• ks. Wojciech Grzesiak
    06.09.2009 20:03
    Wydawać by się mogło, że jednak zachodzi niebezpieczeństwo relatywizacji. Kard. Ratzinger był bardzo sceptycznie nastawiony do Asyżu 1986. Swego czasu analizowałem zdjęcia z przebiegu tego spotkania. Poruszyło mnie do głębi kiedy na tabernakulum stał posąg Buddy a katolicy modlili się w tę stronę. To taka ad hoc refleksja. Praktycznie dla ludzi mających luźny kontakt z Kościołem takie spotkania są dowodem ich użytkowej teorii - każdy będzie zbawiony w swojej wierze - co niestety jeszcze bardziej rozmywa ich potrzebę życia z nurtem Kościoła. teologicznie można snuć przeróżne teorie, ale kto odpowie za zamęt w sercach ludzi.

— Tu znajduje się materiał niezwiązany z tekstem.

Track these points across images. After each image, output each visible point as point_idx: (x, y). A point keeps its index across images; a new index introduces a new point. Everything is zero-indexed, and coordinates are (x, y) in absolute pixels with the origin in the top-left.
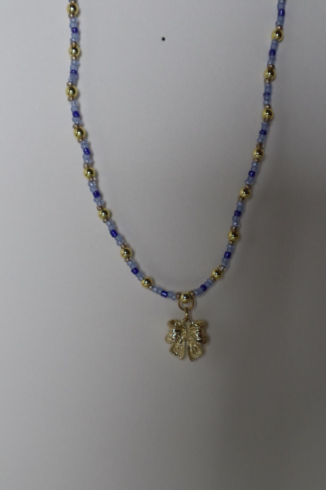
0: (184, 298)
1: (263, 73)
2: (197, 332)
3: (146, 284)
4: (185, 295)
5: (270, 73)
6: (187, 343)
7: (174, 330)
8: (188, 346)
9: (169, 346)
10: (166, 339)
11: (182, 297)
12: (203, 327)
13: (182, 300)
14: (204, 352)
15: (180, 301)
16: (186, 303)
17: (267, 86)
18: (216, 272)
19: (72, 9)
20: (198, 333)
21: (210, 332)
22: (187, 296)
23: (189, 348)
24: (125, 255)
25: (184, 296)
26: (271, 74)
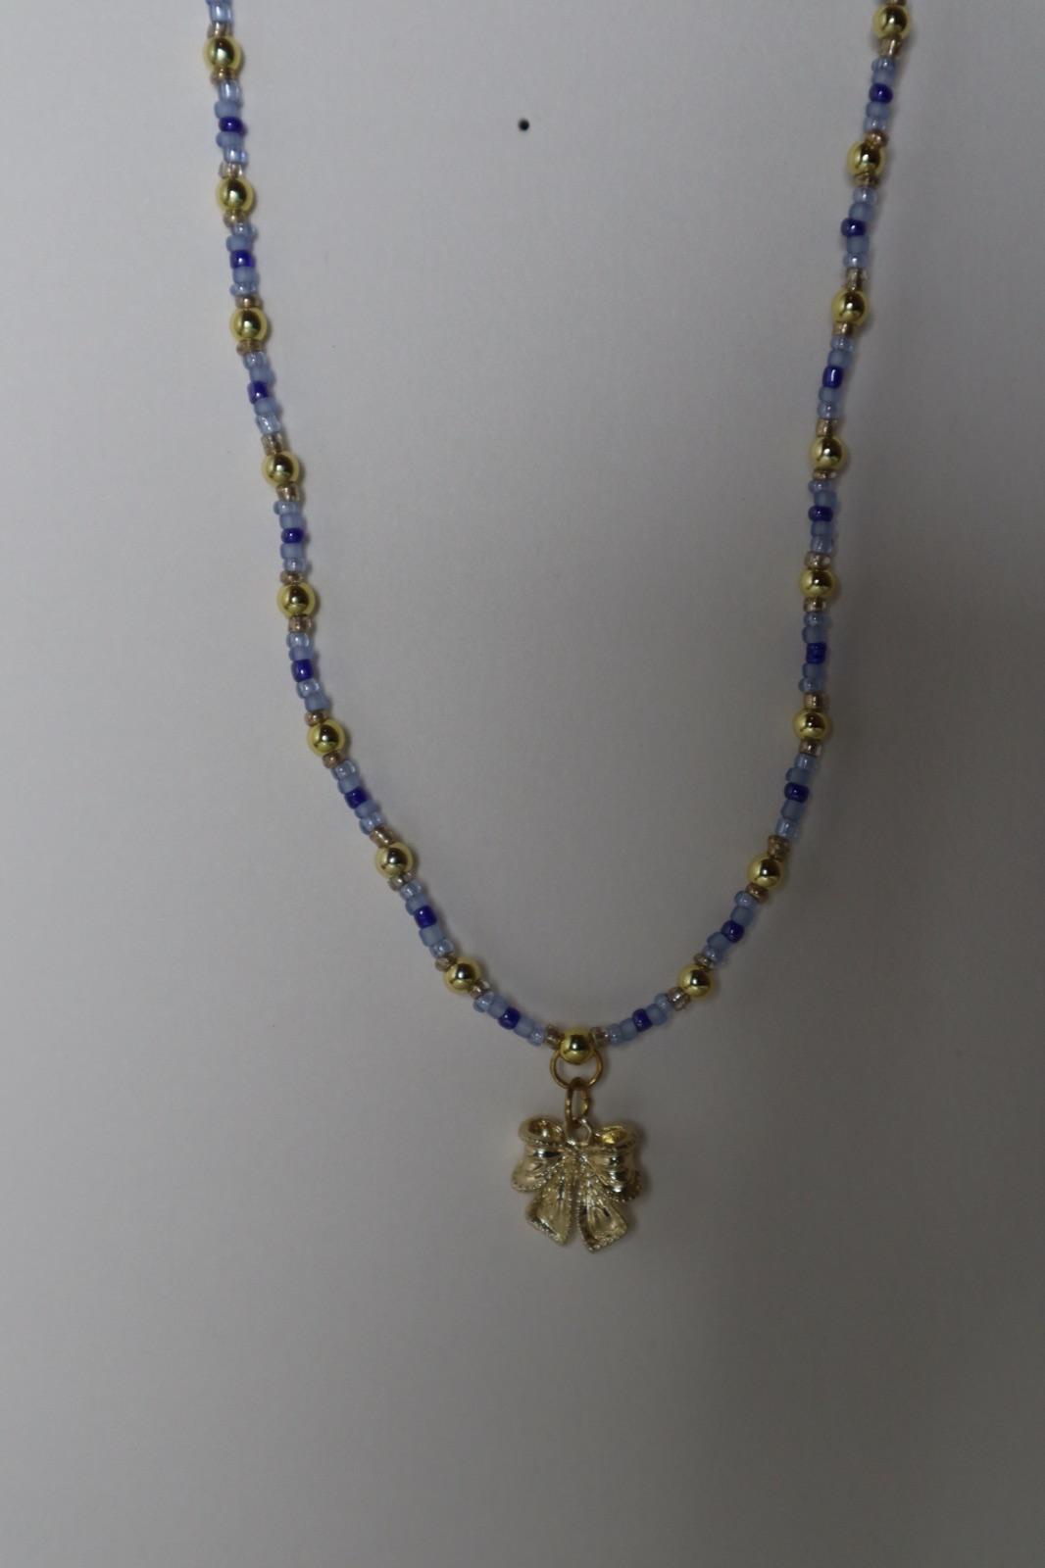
0: (571, 1048)
1: (828, 301)
2: (612, 1162)
3: (460, 982)
4: (575, 1039)
5: (850, 305)
6: (580, 1194)
7: (541, 1152)
8: (582, 1203)
9: (525, 1201)
10: (515, 1179)
11: (566, 1044)
12: (629, 1146)
13: (565, 1052)
14: (629, 1223)
15: (559, 1055)
16: (576, 1062)
17: (836, 347)
18: (695, 975)
19: (221, 53)
20: (615, 1165)
21: (650, 1160)
22: (581, 1042)
23: (586, 1210)
24: (392, 866)
25: (572, 1042)
26: (854, 308)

Ostatecznie powstaje pytanie i pozostaje bez odpowiedzi - do kogo się modlą? Każdy do swojego Boga (boga). Więc jest Jeden czy wielu. Prorocy Baala zostali pobici - nie było miejsca na wspólne uwielbienie. Dlaczego mówią nam że ostatecznie Bóg objawił się w Piśmie Świętym a jednocześnie przyjmują, że innym mógł się objawić inaczej? To są pytania z frontu duszpasterskiego. W obliczu takich spotkań trudno na nie odpowiadać.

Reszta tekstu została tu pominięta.